#### [Request]
Go line by line through the data below, counting each one that has "prehliadaní", and give the final count only.

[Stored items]
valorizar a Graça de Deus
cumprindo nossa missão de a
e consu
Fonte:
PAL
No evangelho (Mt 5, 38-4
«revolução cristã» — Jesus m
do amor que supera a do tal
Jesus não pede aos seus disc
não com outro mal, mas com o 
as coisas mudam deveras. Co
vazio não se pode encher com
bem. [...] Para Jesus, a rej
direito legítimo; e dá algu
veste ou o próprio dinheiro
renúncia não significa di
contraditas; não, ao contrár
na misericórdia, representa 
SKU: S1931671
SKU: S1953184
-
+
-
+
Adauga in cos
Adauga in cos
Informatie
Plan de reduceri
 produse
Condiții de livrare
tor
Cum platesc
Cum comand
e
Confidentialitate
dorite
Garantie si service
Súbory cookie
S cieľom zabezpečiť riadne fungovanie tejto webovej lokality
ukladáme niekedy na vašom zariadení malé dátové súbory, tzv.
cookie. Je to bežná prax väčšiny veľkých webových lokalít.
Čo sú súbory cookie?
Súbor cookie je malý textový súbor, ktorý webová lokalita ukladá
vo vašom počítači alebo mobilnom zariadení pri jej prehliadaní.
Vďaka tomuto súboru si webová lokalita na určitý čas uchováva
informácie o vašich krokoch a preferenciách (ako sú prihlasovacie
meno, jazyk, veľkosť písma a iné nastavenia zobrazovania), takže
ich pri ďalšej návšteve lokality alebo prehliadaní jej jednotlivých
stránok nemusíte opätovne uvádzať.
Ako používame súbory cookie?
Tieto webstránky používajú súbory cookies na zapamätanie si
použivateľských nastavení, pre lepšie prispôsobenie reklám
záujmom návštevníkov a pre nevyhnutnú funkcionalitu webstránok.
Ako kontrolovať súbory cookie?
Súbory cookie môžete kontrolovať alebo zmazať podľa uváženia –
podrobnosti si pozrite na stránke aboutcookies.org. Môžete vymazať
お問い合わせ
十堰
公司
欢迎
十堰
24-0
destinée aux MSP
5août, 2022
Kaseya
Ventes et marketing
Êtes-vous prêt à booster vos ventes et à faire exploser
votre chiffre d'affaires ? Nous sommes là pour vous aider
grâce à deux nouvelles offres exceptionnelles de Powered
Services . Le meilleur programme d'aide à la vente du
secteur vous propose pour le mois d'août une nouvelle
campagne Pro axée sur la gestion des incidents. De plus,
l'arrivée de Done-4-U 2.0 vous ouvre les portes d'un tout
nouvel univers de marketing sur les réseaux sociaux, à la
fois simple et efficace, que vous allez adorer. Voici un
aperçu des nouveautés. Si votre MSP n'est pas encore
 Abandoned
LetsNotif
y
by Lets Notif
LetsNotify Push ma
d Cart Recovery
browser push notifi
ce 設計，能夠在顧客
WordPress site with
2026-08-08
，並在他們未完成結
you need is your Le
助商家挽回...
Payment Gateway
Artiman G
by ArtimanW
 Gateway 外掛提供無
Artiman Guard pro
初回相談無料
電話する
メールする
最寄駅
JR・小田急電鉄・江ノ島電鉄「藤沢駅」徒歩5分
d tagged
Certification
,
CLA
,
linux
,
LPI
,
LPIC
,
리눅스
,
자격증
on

#### [Output for this exercise]
2